Input
____
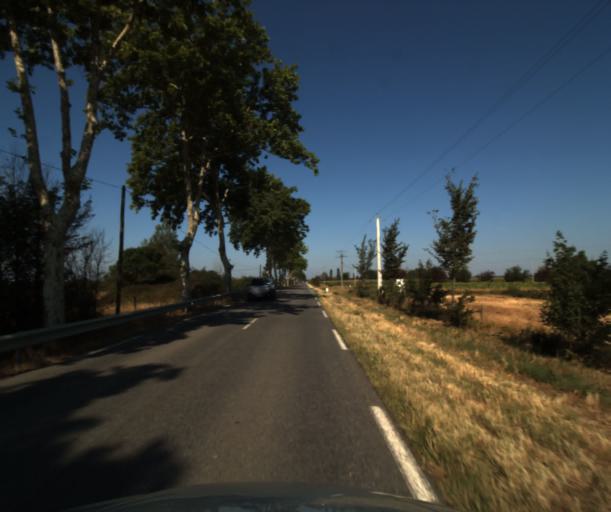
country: FR
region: Midi-Pyrenees
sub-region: Departement de la Haute-Garonne
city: Labastidette
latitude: 43.4663
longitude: 1.2637
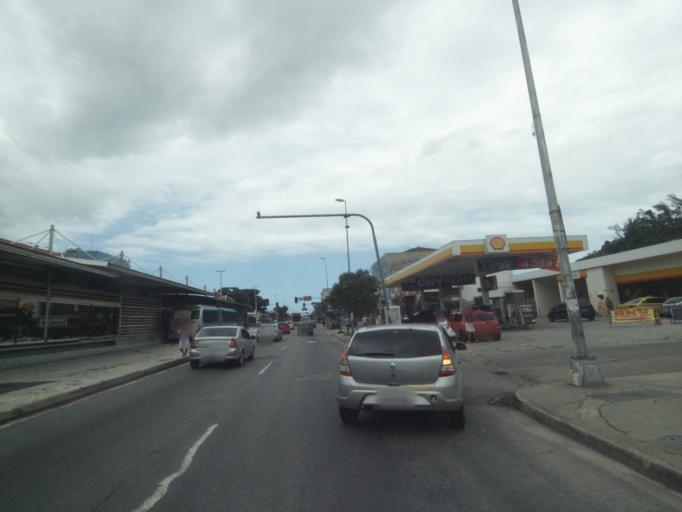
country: BR
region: Rio de Janeiro
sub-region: Sao Joao De Meriti
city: Sao Joao de Meriti
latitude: -22.9243
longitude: -43.3740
____
What you are asked to do
Pick out every line of the material that contains the string "region" and copy each of those lines.

Reply
region: Midi-Pyrenees
sub-region: Departement de la Haute-Garonne
region: Rio de Janeiro
sub-region: Sao Joao De Meriti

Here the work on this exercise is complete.